Naszym zdaniem: Milczenie w sprawie tłumików nie jest złotem

Nie wszyscy ekstraligowi prezesi z entuzjazmem odpowiedzieli na inicjatywę "okrągłego stołu". Bogdan Gurgul, Krystyna Kloc, Marta Półtorak i Józef Dworakowski podeszli do sprawy nad wyraz sceptycznie. Czy mają rację?

Powiedźmy sobie szczerze. Winnymi tego, że sprawa tłumików ma rozstrzygać się raptem na kilkanaście dni przed startem rozgrywek są zawodnicy ze światowej czołówki. To oni podpisali zgodę na starty w kolejnej edycji cyklu Grand Prix na nowych tłumikach. Tłumaczenie, że obiecywano im wówczas najnowszą, pozbawioną wad konstrukcję brzmi dziecinnie i naiwnie. Gdyby sprawa została postawiona na ostrzu noża już wtedy być może zawodnicy rzeczywiście mogliby przed sezonem testować najnowszą wersję tłumika. Zawodnicy najwyraźniej myśleli już o odpoczynku i podeszli do sprawy na zasadzie: "jakoś to będzie". Tym samym dali ciche przyzwolenie na sytuację w której znalazła się teraz cała dyscyplina. Mleko się rozlało.

Grzechów po stronie środowiska zawodników jest jeszcze więcej. To właśnie oni okazali się przecież niezdolni do mówienia o problemie jednym głosem czym niewątpliwie zachęcają decydentów do trwania przy swoim stanowisku. Trudno nie zgodzić się z Krzysztofem Cegielskim, który otwarcie przyznał, że wielu żużlowców to osoby niesłowne, które widzą wyłącznie czubek własnego nosa. Inni, wśród których są zawodnicy twardo wypowiadający się w mediach o wadach nowej konstrukcji, przyznają już po cichu, że nie wierzą w szanse powrotu do dawnych rozwiązań.
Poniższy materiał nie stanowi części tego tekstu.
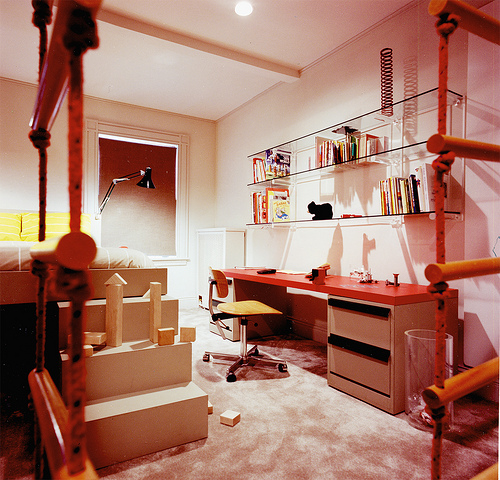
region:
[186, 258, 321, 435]
Chair sitting by the desk.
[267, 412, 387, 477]
The carpet has been recently vacuumed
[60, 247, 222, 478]
Steps going up to bed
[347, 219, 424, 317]
shadow on the wall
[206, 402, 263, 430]
Block of wood on the floor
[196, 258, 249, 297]
Back on the chair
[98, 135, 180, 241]
Light hanging on the wall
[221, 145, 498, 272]
Books on the shelf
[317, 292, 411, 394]
Shelf under the desk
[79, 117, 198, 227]
Doorway into the room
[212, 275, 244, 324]
a chair on the floor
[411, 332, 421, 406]
a glass dust bin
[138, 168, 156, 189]
an office lamp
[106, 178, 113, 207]
a lamp stand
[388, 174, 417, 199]
books on a shelve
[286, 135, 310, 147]
a shelve made of glass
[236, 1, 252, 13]
a lit bulb on the ceiling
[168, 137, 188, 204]
a window frame on the wall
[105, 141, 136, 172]
a window in the room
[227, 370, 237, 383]
the wheel of the chair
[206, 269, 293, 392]
A small arm chair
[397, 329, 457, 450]
A glass rubish bin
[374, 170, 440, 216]
A glass book shelf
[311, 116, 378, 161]
Books arranged on a shelf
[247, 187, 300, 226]
Books arranged on a shelf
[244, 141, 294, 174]
Books arranged on a shelf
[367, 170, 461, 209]
Books arranged on a shelf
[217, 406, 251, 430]
A piece of wood on the floor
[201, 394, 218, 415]
A piece of wood on the floor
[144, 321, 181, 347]
A piece of wood on the bed stair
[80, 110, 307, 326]
a lamp is in the window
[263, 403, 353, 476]
the brown carpet is clean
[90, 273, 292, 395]
blocks of wood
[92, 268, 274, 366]
pieces of wood is grouped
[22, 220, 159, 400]
the bar is made of rope and wood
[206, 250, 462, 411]
the desk has drawers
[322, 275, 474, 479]
two drawers are on the desk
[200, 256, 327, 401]
an office chair is by the desk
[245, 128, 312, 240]
books are on the shelf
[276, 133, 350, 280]
the bookcase is clear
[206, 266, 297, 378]
the chair is wooden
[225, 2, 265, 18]
light is on the ceiling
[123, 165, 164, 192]
the lamp is black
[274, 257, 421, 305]
the surface is red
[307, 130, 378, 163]
books are on the shelf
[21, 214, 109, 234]
the pillow is yellow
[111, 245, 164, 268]
the matress is brown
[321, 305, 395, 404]
the cabinet is brown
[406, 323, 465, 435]
the trash can is made of glass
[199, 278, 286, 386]
the chair has wheels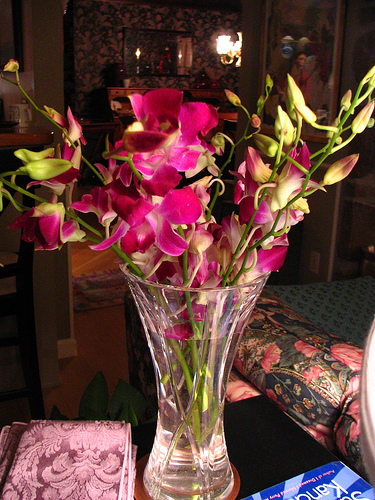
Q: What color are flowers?
A: Pink.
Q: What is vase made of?
A: Glass.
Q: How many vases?
A: One.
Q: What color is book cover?
A: Blue.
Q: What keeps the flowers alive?
A: Water.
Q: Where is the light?
A: Behind the vase.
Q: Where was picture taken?
A: In a living room.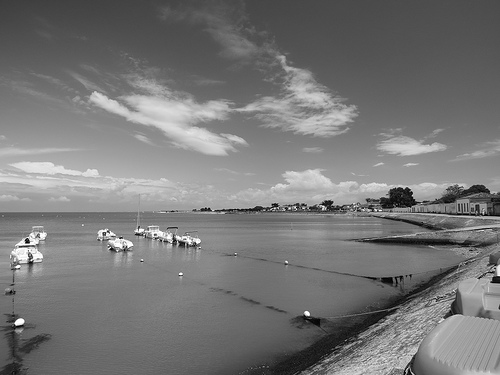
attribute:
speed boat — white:
[10, 243, 41, 263]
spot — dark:
[52, 271, 92, 281]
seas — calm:
[105, 247, 348, 356]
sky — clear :
[43, 32, 463, 201]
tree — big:
[372, 186, 427, 213]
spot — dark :
[316, 251, 396, 271]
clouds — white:
[77, 51, 451, 166]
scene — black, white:
[1, 0, 498, 374]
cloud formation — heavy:
[113, 67, 402, 190]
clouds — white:
[1, 0, 499, 212]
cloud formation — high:
[57, 50, 360, 162]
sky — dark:
[351, 29, 439, 102]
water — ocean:
[0, 213, 252, 257]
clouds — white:
[73, 44, 359, 157]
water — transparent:
[4, 198, 490, 372]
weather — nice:
[38, 34, 498, 206]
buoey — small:
[177, 272, 183, 276]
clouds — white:
[273, 167, 360, 194]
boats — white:
[9, 213, 208, 293]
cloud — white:
[373, 125, 449, 156]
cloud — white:
[228, 167, 472, 205]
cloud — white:
[73, 7, 356, 157]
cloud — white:
[1, 160, 186, 214]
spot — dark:
[363, 266, 407, 298]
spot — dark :
[291, 309, 368, 334]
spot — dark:
[209, 284, 226, 294]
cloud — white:
[376, 127, 447, 160]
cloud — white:
[195, 14, 361, 145]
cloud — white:
[8, 154, 98, 183]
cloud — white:
[375, 131, 448, 160]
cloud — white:
[271, 164, 358, 194]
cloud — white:
[85, 82, 249, 161]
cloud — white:
[6, 159, 103, 185]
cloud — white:
[381, 127, 444, 154]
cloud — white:
[3, 159, 104, 180]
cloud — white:
[275, 168, 355, 190]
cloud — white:
[89, 68, 245, 158]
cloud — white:
[240, 59, 361, 140]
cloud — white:
[88, 76, 248, 162]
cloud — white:
[8, 160, 98, 179]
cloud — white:
[371, 126, 448, 160]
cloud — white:
[238, 50, 365, 140]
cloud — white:
[273, 165, 365, 195]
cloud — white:
[86, 74, 246, 154]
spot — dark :
[304, 262, 339, 281]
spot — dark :
[221, 283, 270, 313]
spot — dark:
[238, 289, 265, 311]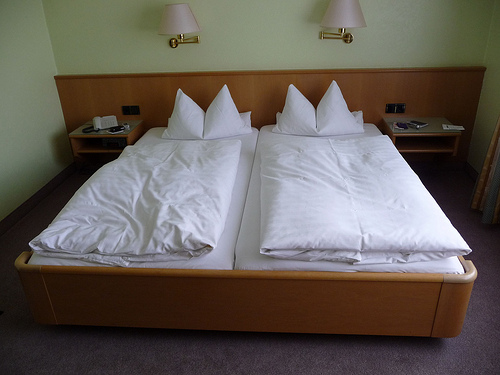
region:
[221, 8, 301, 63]
The wall is off white.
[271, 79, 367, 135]
The pillow is white.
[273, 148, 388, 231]
The bed is white.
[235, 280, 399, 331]
The bed is made of wood.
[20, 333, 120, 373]
The carpet is gray.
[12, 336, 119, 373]
Carpet is on the floor.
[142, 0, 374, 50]
Two lights are on the wall.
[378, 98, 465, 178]
A nightstand.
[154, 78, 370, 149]
Pillows are on the bed.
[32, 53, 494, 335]
a king size bed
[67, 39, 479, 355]
a bed with two twin size mattresses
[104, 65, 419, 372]
a bed with two mattresses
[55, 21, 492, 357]
a bed with white sheets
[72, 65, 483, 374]
a bed with white blankets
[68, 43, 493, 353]
a bed with white pillows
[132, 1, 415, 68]
two lamps on the wall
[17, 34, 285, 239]
a night stand with a book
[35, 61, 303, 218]
a night stand next to the bed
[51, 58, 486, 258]
night stand on each side of the bed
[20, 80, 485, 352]
two mattresses pushed together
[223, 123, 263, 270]
line dividing the mattresses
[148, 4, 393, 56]
two small lamps on the wall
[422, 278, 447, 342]
thin black line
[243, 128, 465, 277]
white duvet folded on top of the bed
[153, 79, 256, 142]
fluffy white pillow that is bent in the middle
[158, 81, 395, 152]
two white pillows on the bed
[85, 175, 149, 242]
wrinkle in the duvet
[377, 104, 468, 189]
brown bedside table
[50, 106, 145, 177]
bedside table with various objects on it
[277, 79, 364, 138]
White pillow on bed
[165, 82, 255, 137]
White pillow on bed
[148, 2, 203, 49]
Small lamp above bed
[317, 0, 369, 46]
Small lamp above bed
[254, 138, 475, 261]
White comforter on bed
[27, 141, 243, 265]
White comforter on bed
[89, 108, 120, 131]
White telephone on nightstand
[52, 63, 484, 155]
Wooden headboard behind bed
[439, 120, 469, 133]
White paper on top of nightstand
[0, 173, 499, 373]
Carpet is dark purple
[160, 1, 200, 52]
Small lamp on top of bed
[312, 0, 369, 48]
Small lamp on top of bed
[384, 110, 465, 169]
Nightstand next to bed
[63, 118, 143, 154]
Nightstand next to bed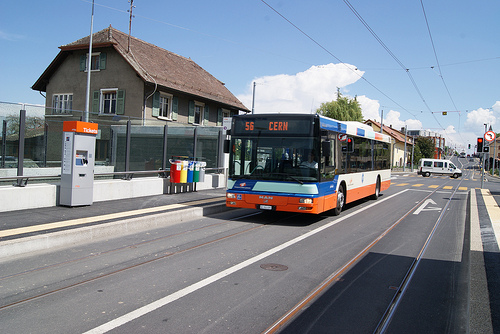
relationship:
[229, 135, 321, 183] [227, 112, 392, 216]
window on front of bus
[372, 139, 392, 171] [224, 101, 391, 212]
window on side of bus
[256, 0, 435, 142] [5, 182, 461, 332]
wires above street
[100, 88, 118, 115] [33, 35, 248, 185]
window on house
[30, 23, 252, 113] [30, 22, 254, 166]
roof on building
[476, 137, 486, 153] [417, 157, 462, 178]
light next to car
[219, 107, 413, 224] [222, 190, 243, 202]
bus has headlight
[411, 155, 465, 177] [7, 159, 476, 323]
car on street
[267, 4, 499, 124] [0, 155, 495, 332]
cables above ground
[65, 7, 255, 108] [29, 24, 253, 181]
roof of building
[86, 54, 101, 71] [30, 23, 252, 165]
window on building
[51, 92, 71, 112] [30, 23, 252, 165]
window on building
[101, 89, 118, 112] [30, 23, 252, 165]
window on building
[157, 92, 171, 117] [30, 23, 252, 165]
window on building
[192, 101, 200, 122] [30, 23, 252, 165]
window on building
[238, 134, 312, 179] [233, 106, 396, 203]
window of bus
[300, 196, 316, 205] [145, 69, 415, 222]
headlight of bus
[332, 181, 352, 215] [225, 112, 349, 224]
wheel of bus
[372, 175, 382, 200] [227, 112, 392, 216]
wheel of bus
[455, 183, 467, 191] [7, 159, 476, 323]
stripe in street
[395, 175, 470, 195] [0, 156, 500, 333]
yellow lines on road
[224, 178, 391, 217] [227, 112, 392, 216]
stripe on bottom of bus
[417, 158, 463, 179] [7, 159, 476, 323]
car driving down street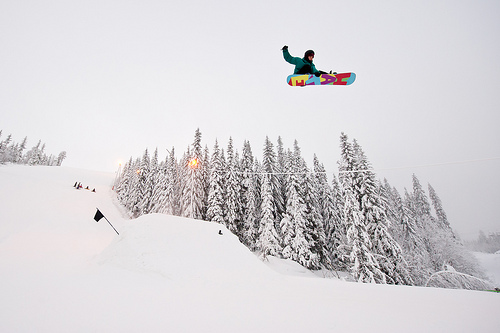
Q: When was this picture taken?
A: Daytime.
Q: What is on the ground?
A: Snow.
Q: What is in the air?
A: A snowboarder.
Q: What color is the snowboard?
A: Red, yellow and blue.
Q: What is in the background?
A: Trees.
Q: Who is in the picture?
A: A man.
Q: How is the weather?
A: Clear.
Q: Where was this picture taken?
A: A ski slope.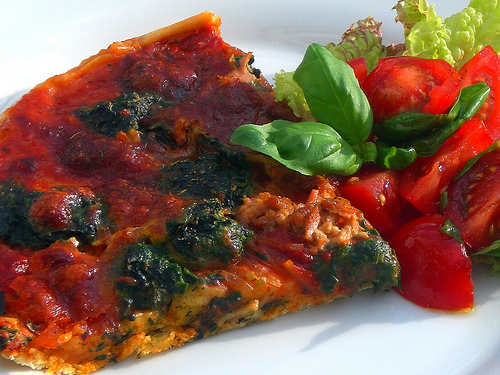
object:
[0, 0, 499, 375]
plate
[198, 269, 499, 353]
shadow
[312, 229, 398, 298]
food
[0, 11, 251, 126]
crust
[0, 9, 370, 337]
cheese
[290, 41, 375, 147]
leaves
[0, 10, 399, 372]
spices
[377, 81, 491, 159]
leaves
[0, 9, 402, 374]
pizza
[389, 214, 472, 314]
tomato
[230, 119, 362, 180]
green leaves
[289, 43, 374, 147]
veggies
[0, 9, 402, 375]
slice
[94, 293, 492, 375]
surface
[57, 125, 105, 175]
red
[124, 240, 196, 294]
green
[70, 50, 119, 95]
golden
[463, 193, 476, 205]
seeds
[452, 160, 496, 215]
within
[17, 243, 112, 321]
melted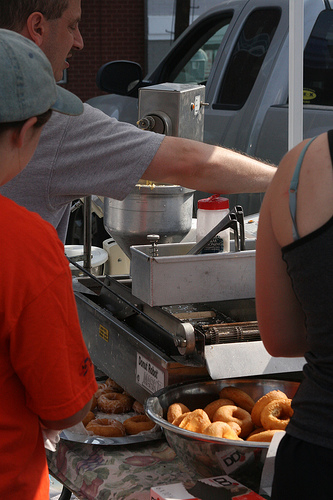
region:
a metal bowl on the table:
[143, 376, 296, 484]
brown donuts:
[165, 388, 293, 444]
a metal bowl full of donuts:
[142, 375, 300, 473]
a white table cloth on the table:
[80, 450, 177, 479]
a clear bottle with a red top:
[195, 194, 230, 251]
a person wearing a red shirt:
[0, 28, 96, 499]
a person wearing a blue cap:
[0, 27, 98, 497]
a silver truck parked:
[84, 2, 331, 138]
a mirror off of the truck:
[96, 60, 142, 95]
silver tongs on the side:
[190, 204, 247, 251]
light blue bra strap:
[288, 136, 318, 237]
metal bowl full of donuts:
[148, 378, 296, 469]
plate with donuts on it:
[82, 376, 154, 444]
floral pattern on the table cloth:
[44, 441, 186, 499]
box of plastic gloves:
[150, 475, 256, 499]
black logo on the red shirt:
[78, 357, 91, 379]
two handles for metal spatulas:
[188, 203, 246, 255]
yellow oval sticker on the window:
[302, 90, 315, 99]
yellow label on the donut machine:
[99, 326, 108, 342]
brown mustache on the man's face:
[66, 47, 77, 55]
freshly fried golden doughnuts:
[135, 369, 301, 461]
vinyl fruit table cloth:
[54, 429, 204, 498]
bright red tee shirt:
[0, 189, 103, 493]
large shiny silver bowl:
[145, 374, 310, 494]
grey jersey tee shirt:
[1, 88, 165, 226]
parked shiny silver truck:
[67, 0, 332, 218]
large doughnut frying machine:
[71, 77, 287, 416]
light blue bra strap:
[282, 128, 320, 243]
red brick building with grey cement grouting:
[56, 4, 151, 102]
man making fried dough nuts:
[0, 1, 304, 260]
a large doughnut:
[262, 398, 293, 429]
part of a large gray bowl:
[145, 376, 298, 474]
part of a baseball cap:
[0, 28, 86, 123]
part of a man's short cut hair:
[0, 0, 66, 37]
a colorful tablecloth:
[50, 444, 187, 498]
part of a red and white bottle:
[190, 189, 233, 245]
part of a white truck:
[82, 0, 331, 169]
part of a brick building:
[83, 1, 145, 65]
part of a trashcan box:
[149, 470, 265, 499]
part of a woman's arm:
[252, 153, 308, 360]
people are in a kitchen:
[4, 9, 331, 497]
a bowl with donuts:
[138, 375, 289, 479]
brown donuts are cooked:
[137, 372, 303, 481]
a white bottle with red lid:
[188, 187, 233, 253]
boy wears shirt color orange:
[1, 26, 100, 497]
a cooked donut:
[86, 412, 125, 442]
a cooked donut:
[93, 388, 132, 414]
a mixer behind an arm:
[97, 72, 210, 235]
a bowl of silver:
[99, 179, 199, 267]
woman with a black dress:
[245, 119, 331, 496]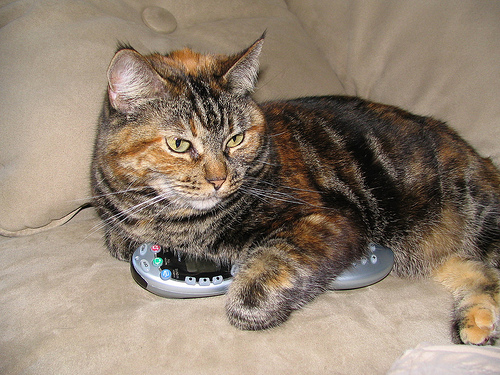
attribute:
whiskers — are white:
[116, 180, 298, 226]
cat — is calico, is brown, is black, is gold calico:
[71, 27, 498, 346]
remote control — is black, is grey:
[129, 226, 401, 298]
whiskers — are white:
[72, 167, 170, 227]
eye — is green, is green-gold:
[161, 130, 196, 153]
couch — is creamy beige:
[14, 20, 425, 336]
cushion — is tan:
[285, 0, 498, 154]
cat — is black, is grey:
[283, 110, 445, 215]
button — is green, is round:
[151, 256, 165, 267]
Gdyby "okrągły stół", którego pomysłodawcą jest Władysław Komarnicki miał doprowadzić do powrotu starych tłumików mielibyśmy do czynienia z niesamowitym wręcz zwrotem akcji. Biorąc jednak pod uwagę opinie zawodników, którzy już w tym roku testowali nowe rozwiązanie - lepiej późno niż wcale.

Inicjatywa "okrągłego stołu" nie spotkała się z entuzjastycznym przyjęciem wszystkich ekstraligowych prezesów. Józef Dworakowski publicznie powiedział, że jego zawodnicy mają skupić się na pracy zamiast nowych tłumikach. Dodał również, że nie wierzy w możliwość zmian w tej sprawie. Jeszcze bardziej stanowczy jest Bogdan Gurgul, który uznał dyskusję na temat tłumików za zamkniętą. Marta Półtorak i Krystyna Kloc uważają, że jest to głównie problem żużlowców.

Przytaczany jest również argument, że sprawa tłumików nie budzi takich sprzeciwów za granicą. Bierność zawodników z innych państw nie jest jednak równoznaczna z aprobatą nowych rozwiązań. W tym przypadku ich milczenie z pewnością nie jest złotem. Oczy całego żużlowego świata skierowane są jednak na nasze podwórko.

Część argumentów przytaczanych przez sceptycznie nastawionych prezesów jest trafna. W tej chwili wzajemne wytykanie sobie niedopatrzeń z przeszłości niczemu jednak nie służy. Warto bowiem skupić się na prawdziwym problemie, którym są nowe tłumiki. Nie jest przecież najważniejszym, który ze sterników najtrafniej i najmądrzej przeanalizował sytuację. Chodzi o dobro dyscypliny, które zdaje się w ich wypowiedziach spadać na drugi plan.